Судьба не раздавила его, а, наоборот, закалила. Впрочем, не один он — из тех, кто вернулся из лагерей и кого я знал, — был таким. (Правильно подметил поэт Николай Тихонов: «гвозди бы делать из этих людей…») Семен даже в Союз писателей проник — только не через приемную комиссию, чего столько лет добивался Костя, а через ворота гаража: да, да, после освобождения сдал на водительские права и устроился шофером не куда-нибудь, а в писательский гараж. Самого Михалкова возил! Или кого-то в этом роде… Я смотрел на него и завидовал, но абсолютно белой завистью, честное слово. Смотрел и вспоминал совсем недавние мучения мужа Мили, Григория, не имевшего права после освобождения жить в Москве (и еще в сорока с лишним городах); и такое же положение мужа сестры Мары, Леонида, кого за нарушение этих правил отправили в ссылку в Казахстан. (Все-таки, что бы ни говорили, смерть Сталина принесла что-то хорошее.)
С Семеном мы быстро сдружились. Он познакомил меня со своей матерью, с лагерным приятелем по имени Виталий и с новым своим знакомым — «жутко талантливым художником», который живет в ужасных условиях и потому свои «жутко талантливые» картины и рисунки держит не у себя, а в доме у одной известной московской киноактрисы.

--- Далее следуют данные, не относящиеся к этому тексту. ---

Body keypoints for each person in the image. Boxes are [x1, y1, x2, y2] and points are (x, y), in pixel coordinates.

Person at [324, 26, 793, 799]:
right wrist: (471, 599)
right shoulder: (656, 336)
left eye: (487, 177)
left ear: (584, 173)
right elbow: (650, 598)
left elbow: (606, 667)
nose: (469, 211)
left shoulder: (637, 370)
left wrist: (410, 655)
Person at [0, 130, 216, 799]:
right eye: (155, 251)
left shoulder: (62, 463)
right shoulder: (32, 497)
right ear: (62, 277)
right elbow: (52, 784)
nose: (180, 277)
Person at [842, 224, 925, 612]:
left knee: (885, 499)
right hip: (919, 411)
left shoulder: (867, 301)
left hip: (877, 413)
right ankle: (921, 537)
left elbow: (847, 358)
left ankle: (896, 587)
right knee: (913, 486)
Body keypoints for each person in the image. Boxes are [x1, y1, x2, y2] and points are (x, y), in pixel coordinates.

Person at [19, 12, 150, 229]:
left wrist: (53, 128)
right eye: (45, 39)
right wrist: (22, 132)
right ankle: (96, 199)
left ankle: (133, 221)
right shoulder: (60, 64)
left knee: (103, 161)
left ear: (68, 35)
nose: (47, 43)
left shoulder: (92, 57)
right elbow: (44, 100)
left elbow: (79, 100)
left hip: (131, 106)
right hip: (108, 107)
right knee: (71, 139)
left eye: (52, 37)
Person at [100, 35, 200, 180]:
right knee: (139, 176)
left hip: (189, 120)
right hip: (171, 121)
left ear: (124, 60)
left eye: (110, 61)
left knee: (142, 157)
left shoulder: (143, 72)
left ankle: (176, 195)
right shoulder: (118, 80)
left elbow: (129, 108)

Вообще круг его знакомств был на удивление велик и разнообразен и неустанно расширялся. Как у него получалось, я понять не мог и не могу, но стоило при нем упомянуть фамилию более или менее известной личности — литератора, актера, художника — и, оказывалось, Семен его (ее) уже знает. А если сегодня еще не знал, что бывало довольно редко, то через несколько дней это имя вполне могло появиться в реестре свежеиспеченных знакомых.

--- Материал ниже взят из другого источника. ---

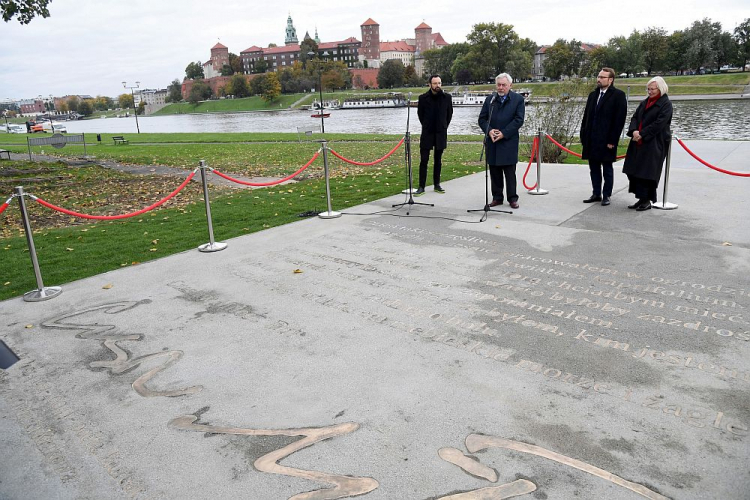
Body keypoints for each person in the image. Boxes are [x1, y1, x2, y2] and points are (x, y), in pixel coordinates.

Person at [622, 76, 673, 211]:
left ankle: (647, 199)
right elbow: (635, 117)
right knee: (632, 170)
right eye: (648, 89)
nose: (649, 92)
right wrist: (633, 131)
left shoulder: (666, 104)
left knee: (647, 173)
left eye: (652, 89)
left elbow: (659, 124)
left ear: (660, 88)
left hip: (654, 143)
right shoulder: (645, 102)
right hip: (638, 141)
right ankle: (641, 197)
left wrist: (642, 133)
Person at [580, 67, 627, 206]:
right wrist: (584, 135)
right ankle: (596, 193)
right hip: (591, 139)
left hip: (607, 140)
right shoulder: (593, 95)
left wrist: (613, 140)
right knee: (593, 168)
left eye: (602, 77)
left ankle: (606, 195)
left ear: (610, 80)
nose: (599, 79)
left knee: (607, 168)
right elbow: (586, 117)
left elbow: (619, 120)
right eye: (598, 76)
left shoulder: (618, 95)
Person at [478, 73, 525, 209]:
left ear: (510, 85)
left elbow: (519, 120)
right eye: (498, 85)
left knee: (510, 172)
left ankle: (512, 198)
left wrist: (504, 133)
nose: (501, 87)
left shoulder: (517, 100)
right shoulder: (490, 100)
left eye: (504, 85)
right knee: (494, 171)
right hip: (492, 141)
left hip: (508, 140)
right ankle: (497, 197)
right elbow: (482, 119)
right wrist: (490, 130)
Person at [416, 74, 453, 195]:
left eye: (439, 83)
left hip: (440, 132)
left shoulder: (447, 98)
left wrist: (443, 125)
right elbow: (420, 115)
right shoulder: (423, 98)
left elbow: (449, 115)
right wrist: (427, 125)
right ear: (430, 84)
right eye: (435, 83)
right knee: (424, 160)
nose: (438, 86)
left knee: (438, 159)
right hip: (427, 132)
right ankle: (421, 186)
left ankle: (437, 184)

Так вот о художнике. Смотреть его произведения Семен повел меня и кого-то еще из общих друзей в квартиру Нины Алисовой (она стала известной после исполнения главной роли в довоенном фильме «Бесприданница»). Ее дочь показала нам несколько работ художника (назовем его Андреем Корзуновым) — это была в основном графика, иллюстрации к романам Достоевского, а также портреты — самого писателя и кого-то еще, но у всех у них были странные, удлиненные и печальные глаза — это я хорошо запомнил. Странным было и то, как проходил показ — в полном молчании, с какой-то непонятной осторожностью, словно что-то запретное. Оно и было тогда почти запретным (о чем я узнал позднее), но не по цензурным соображениям, а потому, что на этого молодого художника ополчилось целое стадо зубров — признанных мастеров кисти. За что? Какую угрозу почуяли они в нем, бедном, начинающем, но уже достаточно уверенном в себе? Неужели только из-за этой его уверенности они сладострастно сообщали читающей публике в своих коллективных газетных статейках о том, какой он бяка и халтурщик — даже кисть держать в руках не умеет.